I once brought great shame to my children by telling the drive-thru attendant I’d take as many ketchup packets as he could give me.

@That_Damn_Duck

Yes he’s financially stable & hasn’t been to jail for domestic violence like the other guy but I can change the other guy wait & see – Women

@JillianKarger

DATE: what’s your favorite movie?

ME: Se-seven-en

DATE: you mean Se7en? it’s just seven spelled with a 7 instead of a V

ME: *scoffs* you really think the creators of a great movie like Se-seven-en would do something that dumb

@figgled

[to a straight couple]
Which one is the lesbian and which one is the other lesbian

@sixfootcandy

HUSBAND: We’re meeting my parents at noon. Did you shower yet?

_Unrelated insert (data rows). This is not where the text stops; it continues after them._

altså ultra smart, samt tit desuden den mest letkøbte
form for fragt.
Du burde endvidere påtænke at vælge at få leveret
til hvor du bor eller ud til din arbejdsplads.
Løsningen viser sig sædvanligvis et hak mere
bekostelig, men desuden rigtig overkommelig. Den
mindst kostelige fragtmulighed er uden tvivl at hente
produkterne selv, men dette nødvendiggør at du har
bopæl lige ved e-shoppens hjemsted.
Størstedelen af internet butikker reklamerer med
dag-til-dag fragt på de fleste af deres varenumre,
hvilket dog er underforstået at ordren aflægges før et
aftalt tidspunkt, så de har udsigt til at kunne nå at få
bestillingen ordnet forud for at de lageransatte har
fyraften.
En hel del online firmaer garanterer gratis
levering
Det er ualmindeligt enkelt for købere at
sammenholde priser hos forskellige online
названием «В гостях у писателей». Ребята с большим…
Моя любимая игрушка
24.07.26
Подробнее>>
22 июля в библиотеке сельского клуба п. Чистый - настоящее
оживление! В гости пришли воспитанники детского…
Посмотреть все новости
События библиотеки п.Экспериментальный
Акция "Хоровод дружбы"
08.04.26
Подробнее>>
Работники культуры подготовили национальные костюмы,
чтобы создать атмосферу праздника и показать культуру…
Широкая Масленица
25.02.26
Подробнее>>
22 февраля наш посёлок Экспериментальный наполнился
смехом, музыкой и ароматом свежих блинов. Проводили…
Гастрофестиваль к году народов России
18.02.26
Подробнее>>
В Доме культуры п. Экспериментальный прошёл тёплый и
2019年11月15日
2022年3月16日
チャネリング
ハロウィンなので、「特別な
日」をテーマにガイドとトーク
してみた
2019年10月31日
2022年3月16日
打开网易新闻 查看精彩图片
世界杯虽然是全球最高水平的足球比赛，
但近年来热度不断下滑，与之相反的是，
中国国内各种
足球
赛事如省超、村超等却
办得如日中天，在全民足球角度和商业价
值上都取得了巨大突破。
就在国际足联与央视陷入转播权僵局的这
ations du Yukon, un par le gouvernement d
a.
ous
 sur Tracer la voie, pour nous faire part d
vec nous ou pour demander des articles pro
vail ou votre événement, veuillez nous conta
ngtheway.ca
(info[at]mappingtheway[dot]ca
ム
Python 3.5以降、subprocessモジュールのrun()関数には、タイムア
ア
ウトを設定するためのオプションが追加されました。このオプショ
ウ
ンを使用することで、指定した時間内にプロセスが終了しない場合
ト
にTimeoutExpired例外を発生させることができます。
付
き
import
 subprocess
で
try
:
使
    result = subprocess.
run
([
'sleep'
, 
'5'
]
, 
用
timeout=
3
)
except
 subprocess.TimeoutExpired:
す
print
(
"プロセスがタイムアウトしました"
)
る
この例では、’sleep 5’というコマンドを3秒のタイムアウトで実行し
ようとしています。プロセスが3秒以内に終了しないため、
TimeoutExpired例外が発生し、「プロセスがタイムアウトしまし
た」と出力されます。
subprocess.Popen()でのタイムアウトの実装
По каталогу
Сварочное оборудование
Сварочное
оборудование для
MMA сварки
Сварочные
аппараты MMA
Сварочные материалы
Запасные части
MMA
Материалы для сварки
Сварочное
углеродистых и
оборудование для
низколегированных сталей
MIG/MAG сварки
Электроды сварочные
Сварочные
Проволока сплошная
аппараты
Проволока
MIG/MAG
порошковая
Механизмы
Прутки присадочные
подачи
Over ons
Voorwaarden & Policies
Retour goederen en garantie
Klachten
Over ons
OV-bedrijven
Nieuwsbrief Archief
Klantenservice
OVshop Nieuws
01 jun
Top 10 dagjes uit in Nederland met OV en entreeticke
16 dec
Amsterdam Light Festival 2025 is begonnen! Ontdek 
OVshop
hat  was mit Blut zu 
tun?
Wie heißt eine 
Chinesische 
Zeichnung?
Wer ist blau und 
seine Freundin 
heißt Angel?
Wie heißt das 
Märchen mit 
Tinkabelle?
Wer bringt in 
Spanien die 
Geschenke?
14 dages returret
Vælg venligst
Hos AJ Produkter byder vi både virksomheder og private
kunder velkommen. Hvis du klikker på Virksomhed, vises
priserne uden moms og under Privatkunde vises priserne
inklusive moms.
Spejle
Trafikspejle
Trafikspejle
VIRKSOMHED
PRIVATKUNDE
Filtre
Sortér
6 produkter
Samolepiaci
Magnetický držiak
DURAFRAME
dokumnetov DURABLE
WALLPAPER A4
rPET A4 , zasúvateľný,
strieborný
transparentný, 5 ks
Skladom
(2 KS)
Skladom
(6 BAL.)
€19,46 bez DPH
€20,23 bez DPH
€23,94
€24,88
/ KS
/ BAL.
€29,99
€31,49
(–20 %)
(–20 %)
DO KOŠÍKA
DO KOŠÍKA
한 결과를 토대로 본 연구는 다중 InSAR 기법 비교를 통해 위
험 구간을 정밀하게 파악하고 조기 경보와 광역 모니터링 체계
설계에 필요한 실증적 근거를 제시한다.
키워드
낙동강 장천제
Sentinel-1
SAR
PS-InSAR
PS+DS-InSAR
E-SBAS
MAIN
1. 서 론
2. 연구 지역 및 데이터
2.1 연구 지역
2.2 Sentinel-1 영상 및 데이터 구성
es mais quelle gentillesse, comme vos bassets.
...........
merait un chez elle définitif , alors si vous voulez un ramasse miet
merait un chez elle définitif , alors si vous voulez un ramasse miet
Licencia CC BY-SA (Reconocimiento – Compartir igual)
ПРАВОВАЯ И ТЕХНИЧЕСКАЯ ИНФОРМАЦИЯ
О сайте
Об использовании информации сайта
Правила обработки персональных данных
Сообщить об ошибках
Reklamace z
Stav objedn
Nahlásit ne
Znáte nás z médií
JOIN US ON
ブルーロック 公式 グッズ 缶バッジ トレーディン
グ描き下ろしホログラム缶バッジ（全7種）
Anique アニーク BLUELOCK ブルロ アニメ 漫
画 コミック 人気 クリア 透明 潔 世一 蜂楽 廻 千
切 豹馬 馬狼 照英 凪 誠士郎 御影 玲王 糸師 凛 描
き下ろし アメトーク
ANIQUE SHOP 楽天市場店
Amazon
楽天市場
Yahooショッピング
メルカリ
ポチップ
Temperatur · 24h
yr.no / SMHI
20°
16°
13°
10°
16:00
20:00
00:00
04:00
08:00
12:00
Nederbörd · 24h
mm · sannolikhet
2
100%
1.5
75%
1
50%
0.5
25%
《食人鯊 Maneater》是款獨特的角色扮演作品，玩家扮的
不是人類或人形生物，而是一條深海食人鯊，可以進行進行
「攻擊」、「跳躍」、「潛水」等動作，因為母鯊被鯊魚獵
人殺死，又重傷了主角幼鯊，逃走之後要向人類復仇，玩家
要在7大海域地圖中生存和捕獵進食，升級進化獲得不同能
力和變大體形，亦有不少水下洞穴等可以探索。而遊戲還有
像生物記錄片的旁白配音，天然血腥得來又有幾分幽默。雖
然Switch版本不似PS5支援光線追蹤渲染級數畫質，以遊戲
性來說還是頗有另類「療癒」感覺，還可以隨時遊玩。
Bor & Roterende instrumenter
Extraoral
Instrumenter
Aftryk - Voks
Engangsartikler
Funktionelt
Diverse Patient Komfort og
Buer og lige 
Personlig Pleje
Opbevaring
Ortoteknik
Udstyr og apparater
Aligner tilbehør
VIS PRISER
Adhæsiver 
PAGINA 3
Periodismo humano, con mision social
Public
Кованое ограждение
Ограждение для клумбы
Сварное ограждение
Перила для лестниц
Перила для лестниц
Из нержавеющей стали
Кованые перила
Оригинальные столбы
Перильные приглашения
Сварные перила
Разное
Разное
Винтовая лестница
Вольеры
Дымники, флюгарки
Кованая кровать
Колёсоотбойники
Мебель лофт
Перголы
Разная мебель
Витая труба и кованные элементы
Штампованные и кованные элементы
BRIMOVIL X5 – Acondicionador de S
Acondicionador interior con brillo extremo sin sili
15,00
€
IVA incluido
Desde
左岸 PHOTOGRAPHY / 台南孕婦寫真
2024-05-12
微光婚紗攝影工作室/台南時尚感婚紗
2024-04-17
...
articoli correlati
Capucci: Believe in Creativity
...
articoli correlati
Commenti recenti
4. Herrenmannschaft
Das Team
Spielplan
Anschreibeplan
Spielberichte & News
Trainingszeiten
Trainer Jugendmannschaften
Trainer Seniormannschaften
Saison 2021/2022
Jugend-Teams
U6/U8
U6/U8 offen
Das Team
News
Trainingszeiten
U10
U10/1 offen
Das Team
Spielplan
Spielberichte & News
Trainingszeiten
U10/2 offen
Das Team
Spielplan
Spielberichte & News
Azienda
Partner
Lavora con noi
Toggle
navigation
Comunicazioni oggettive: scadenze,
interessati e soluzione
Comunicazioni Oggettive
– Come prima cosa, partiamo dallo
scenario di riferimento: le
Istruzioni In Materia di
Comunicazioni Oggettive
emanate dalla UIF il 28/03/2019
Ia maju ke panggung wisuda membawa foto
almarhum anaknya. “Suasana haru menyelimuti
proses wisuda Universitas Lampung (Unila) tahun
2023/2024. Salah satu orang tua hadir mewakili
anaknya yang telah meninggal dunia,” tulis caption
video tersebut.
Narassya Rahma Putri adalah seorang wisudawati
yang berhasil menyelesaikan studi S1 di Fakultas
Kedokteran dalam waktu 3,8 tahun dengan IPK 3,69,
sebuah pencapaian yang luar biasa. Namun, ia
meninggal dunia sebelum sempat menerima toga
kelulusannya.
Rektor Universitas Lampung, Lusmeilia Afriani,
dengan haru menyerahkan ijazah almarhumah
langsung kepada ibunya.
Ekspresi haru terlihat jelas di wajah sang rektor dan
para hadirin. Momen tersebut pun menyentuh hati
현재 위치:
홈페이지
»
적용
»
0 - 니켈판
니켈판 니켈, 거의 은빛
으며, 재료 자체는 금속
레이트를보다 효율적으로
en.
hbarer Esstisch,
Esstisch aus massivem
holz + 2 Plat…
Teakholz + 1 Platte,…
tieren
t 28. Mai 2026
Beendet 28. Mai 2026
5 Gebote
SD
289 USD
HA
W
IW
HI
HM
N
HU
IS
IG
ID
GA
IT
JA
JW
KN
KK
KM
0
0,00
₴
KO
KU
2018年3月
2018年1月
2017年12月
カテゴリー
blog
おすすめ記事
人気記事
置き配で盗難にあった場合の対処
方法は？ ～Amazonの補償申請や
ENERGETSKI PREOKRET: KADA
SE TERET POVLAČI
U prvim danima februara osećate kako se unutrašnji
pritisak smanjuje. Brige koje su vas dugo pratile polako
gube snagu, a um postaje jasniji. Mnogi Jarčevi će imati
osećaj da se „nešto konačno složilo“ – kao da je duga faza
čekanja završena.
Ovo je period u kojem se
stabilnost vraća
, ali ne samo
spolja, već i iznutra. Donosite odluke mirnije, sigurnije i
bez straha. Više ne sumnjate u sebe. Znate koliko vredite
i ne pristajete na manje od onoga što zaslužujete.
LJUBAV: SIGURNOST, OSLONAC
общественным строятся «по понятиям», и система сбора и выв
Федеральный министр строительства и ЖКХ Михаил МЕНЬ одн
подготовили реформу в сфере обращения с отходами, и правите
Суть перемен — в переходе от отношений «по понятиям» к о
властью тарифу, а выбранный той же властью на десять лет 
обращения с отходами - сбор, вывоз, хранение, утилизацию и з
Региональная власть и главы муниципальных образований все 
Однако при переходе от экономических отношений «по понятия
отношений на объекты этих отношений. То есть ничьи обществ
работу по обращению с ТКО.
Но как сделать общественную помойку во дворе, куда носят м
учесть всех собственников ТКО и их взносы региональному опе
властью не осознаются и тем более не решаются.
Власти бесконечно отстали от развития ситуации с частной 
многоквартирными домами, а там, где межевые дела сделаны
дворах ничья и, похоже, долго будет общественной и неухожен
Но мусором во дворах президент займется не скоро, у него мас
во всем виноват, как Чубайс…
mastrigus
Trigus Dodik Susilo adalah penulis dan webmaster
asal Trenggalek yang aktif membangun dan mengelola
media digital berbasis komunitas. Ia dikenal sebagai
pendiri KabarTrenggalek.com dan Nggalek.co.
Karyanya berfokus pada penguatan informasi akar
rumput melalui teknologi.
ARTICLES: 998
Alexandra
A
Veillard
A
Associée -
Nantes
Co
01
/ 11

(flashback to me using a wet wad of toilet paper to wash my armpits)

ME: Yes.

@Angibangie

I’m going to start a Metal band and only sing about things that make me rage, like when a spatula gets stuck in a drawer and I can’t open it

@Twtercide

911: What is your emergency?

Me: Fire

911: Riley, is that you?

Me:….

911: Listen carefully, that firefighter asked to be transferred.

@ThugRaccoons

Me: Gluten Morgen!

Wife: You made waffles, didn’t you?

Me: *in my breakfast lederhosen* Ja!